───── The input
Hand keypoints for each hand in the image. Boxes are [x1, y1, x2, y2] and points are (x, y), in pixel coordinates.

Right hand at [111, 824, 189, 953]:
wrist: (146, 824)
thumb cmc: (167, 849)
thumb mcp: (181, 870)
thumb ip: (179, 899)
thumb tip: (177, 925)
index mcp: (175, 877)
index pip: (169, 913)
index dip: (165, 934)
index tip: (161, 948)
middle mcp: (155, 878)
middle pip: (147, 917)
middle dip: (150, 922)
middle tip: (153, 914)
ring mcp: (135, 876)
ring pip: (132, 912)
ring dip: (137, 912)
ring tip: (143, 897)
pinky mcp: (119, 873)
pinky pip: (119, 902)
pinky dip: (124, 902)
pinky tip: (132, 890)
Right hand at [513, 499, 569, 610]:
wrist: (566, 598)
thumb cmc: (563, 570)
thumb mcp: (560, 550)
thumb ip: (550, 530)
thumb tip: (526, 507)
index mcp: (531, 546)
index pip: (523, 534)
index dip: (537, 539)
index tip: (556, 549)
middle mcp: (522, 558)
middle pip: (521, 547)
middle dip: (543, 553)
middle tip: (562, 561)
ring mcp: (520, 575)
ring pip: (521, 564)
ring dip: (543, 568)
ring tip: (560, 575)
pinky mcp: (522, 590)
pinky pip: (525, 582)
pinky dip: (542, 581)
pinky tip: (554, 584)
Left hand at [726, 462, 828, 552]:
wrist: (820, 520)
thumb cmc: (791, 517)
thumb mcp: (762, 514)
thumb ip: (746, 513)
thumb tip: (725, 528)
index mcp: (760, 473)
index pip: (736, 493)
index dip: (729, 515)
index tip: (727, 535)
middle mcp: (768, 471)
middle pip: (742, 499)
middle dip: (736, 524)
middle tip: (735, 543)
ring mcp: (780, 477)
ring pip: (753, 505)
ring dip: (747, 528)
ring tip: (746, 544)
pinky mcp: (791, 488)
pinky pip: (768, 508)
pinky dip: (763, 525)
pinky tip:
──────────
Your goal
Transcribe every entry word for word.

Your solution
Hand keypoints for each hand in the image. Boxes are [x1, y1, x2, y2] and points are (x, y), in pixel coordinates.

Right hand at [111, 824, 189, 953]:
wrist: (146, 824)
thumb cmc: (167, 849)
thumb mcp: (181, 870)
thumb ip: (179, 899)
thumb tip: (177, 925)
index mcp: (175, 877)
index pip: (169, 913)
index dip: (165, 934)
index tip: (161, 948)
middle mcp: (155, 878)
middle pip: (147, 917)
middle dip: (150, 922)
middle tip: (153, 914)
ring mcp: (135, 876)
ring pip: (132, 912)
ring dip: (137, 912)
ring tip: (143, 897)
pinky mcp: (119, 873)
pinky pip: (119, 902)
pinky dip: (124, 902)
pinky tip: (132, 890)
Right hand at [513, 499, 569, 610]:
wrist: (566, 598)
thumb cmc: (563, 570)
thumb mcp: (560, 550)
thumb ip: (550, 530)
thumb tip: (526, 507)
index mcp: (531, 546)
index pip: (523, 534)
index dip: (537, 539)
index tip: (556, 549)
middle mcp: (522, 558)
middle pip: (521, 547)
middle dip: (543, 553)
middle tip: (562, 561)
ring mcp: (520, 575)
ring pip: (521, 564)
ring dip: (543, 568)
ring tip: (560, 575)
pinky mcp: (522, 590)
pinky pip: (525, 582)
pinky dip: (542, 581)
pinky tip: (554, 584)
Left hand at [726, 462, 828, 552]:
wrist: (820, 520)
thumb cmc: (791, 517)
thumb mcp: (762, 514)
thumb ip: (746, 513)
thumb tip: (725, 528)
index mcp: (760, 473)
index pip: (736, 493)
index dip: (729, 515)
index tip: (727, 535)
middle mcp: (768, 471)
middle pip: (742, 499)
middle dip: (736, 524)
middle tip: (735, 543)
ring mcp: (780, 477)
ring pip: (753, 505)
ring dip: (747, 528)
ring tip: (746, 544)
pinky mcp: (791, 488)
pinky pip: (768, 508)
pinky dip: (763, 525)
pinky tip:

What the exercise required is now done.